TEXTO PARA LEER:
▬▬▬▬▬▬▬▬▬▬

Ojalá este ejercicio haya sido, al menos en un par de ocasiones, también enriquecedor para el lector inquieto y generoso. Ha habido en estas líneas aciertos y descaches. Pero sobre todo, una oportunidad compartida para no dejar la mente en paz, para mantenerse alerta, poner a prueba la intuición y el discernimiento, entrenar la inteligencia y darse un tiempo para digerir un poco la abrumadora confusión de un mundo que, como dijo Hamlet, parece estar fuera de quicio.
Si cumple a Dios y al destino -y al director de El Nuevo Siglo-, vendrá quizá otra década para seguir dando cuenta de los asuntos del mundo y del lugar que en ellos está Colombia llamada a ocupar (y que acaso por distracción, por tara o negligencia, no ha ocupado hasta ahora).

▬▬▬▬▬▬▬▬▬▬

INFORMACIÓN PROPORCIONADA:

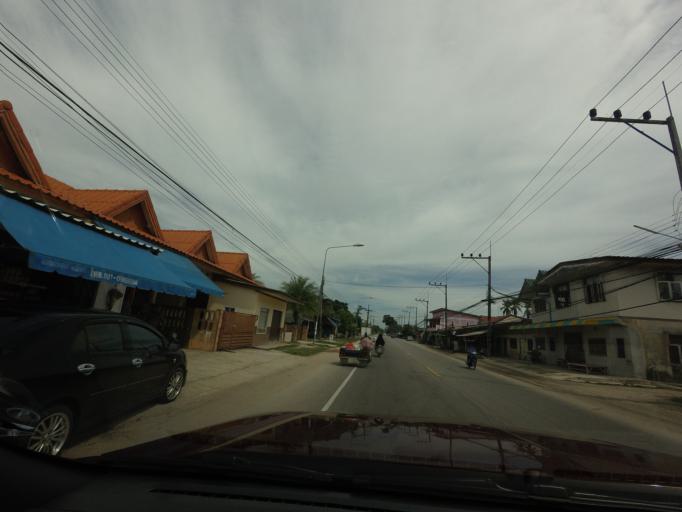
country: TH
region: Narathiwat
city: Tak Bai
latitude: 6.2516
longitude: 102.0650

▬▬▬▬▬▬▬▬▬▬

DESCRIPCIÓN DEL EJERCICIO:
Indica, por favor, a quién cita el texto para decir que el mundo parece estar fuera de quicio.

RESPUESTA:
A Hamlet.